London’s famous free ferry service has begun its upgrade. This was announced last year but has garnered very little attention in the media. The work involves the introduction of two new low energy, clean, diesel-electric ferries with far greater capacity than the present vessels. These new ferries were designed by Keel Marine Limited and built at the Remontowa shipyard in Gdasnk, Poland, with the steel being cut in April 2017 and the keels laid during June 2017. These new vessels have just been finished in readiness for testing. Sometime later this summer they will be brought by sea to the UK.
The £50million pound scheme involves not just new ferries and terminals. A new staff block and administration offices were built in Woolwich as part of the overall scheme. Other works that were undertaken at an early stage included renewal of the linking bridges at both terminals so they are fit for at least another decade of work. The new ferry service is due to begin in December 2018.
In 2017 TfL employed divers to survey the river bed and ensure it was cleared and prepared for the new works. Part of this was also to take sound depth recordings and establish the exact location of the Woolwich foot tunnel which lies right beneath the work sites in question. Ultimately care must be taken in building the new piers so as not to cause any impact on the tunnel.
Picture of the full works site at North Woolwich to build the new piers and dolphins
The week beginning 11 June 2018, Bam Nuttall Engineers moved in to begin work on the new piers needed for the ferry’s modernisation. They brought in a rig to begin work at North Woolwich pier. As I understand it, they will be working here until about October when they move to the south (Woolwich) pier. The reason for the shorter timescale on the south side is apparently because the ferry service will be suspended for two months thus the engineers will have full possession of the southern site.
On 20 June a huge crane was moved upstream from Tilbury to complement the works, which so far are being done from a large rig. The scheme involves the installation of two new side piers and three new dolphins per pier (six in total) necessary for the new, longer, boats. The piers wont be of the traditional kind but a new type in fact. The dolphins will support the piers. For those who do not know, dolphin generally means a special type of post specifically for mooring, for navigational purposes eg lights, channel markers etc, or keeping pontoons/piers in place.
The huge crane being brought up river to North Woolwich on 20 June. Source: Andrew Christy/Twitter
The existing terminals will be kept but be supplemented by the new piers. There will be an automated mooring system which entails the use of five massive, powerful magnetic systems, installed on each of the said piers. The piers will be able to hold the new ferries in place against the loading terminals, thus dispensing the need to keep the ferries’ engines running.

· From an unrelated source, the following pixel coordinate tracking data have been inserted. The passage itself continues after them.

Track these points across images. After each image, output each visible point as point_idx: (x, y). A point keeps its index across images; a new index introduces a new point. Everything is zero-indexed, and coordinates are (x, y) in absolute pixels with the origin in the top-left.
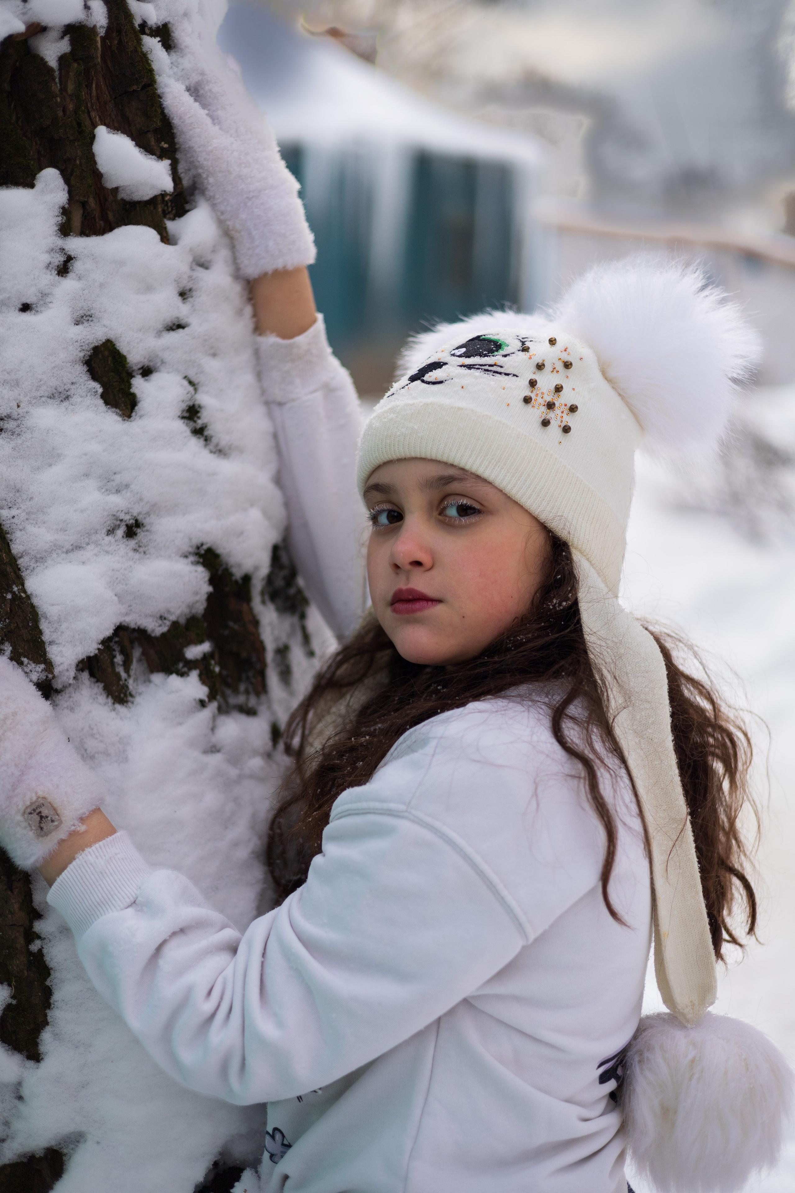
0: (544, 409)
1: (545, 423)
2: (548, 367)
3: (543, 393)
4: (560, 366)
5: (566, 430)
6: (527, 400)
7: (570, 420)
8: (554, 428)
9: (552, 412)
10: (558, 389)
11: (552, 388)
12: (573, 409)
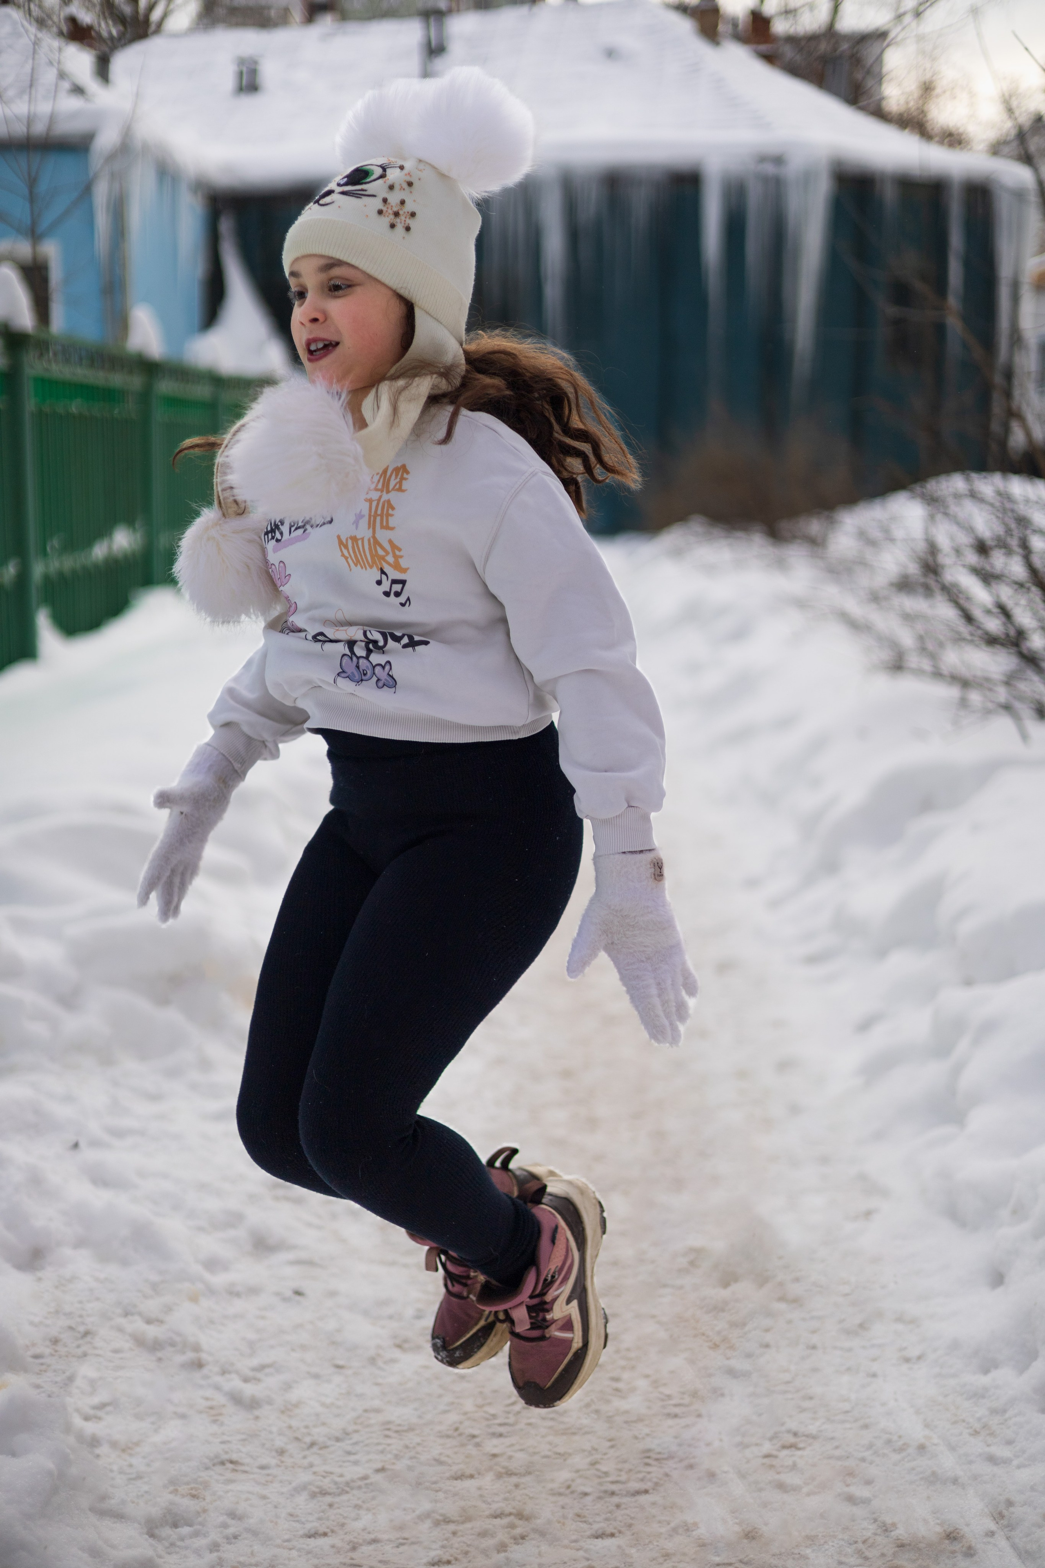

Its difficult to describe the new system as I have not seen any plans, only a very rough drawing one of the engineers quickly did for me. The piers will have their bulk (with the equipment) behind the dolphins and the outer sections of the pier between the dolphins will carry the magnets. Obviously the piers will have a certain amount of movement as well as rise/fall with the tides.
Example of magnetic piers – this is NOT how the Woolwich ones will look. Source: Studio WTB
The new ferries have their bridges sideways but will basically operate the same way as the old ones. That is they will swing round as they cross the river so the vehicles are facing the right way when it comes to unloading. Conversely it too means the captain steering the vessel will always be able to see their boat docks correctly, thus enacting the automated mooring system.
Close up of the Bam Nuttall works at North Woolwich with the first pile for the new pier being driven
Upon arrival in the UK, the new ferries will be moored temporarily at Tilbury. Here a program of training and familiarisation will be undertaken with ferry staff who are retained for the new services. Sadly, as with most new things, less staff will be needed for the revitalised ferry services although the unions have agreement with TfL no compulsory redundancies will occur. On top of that generous redundancy terms will be in place for staff who do decide to leave the service when the present ferry operation ends in October.
The works viewed from the ferry. This will be the side with the magnetic equipment to aid mooring
The one small irony with this particular transport upgrade is it was decided upon before the new Silvertown tunnel was approved just a month ago! An earlier decision on the new road tunnel might have assured the old 1960s ferries would have continued to at least 2025 when the new tunnel is planned to be open. Some small comfort! At least the ferry will have new boats and there may even be a case for retention of the service beyond 2025. When the new Blackwall tunnel was opened, it was claimed the Woolwich ferry would no longer be needed. But they were wrong. The factor at that time was the ferry could accommodate lorries banned from the northbound Blackwall Tunnel. That wont be the case with the new Silvertown tunnel however, so some other case would have to be found in order to retain the ferry service beyond the next decade or so.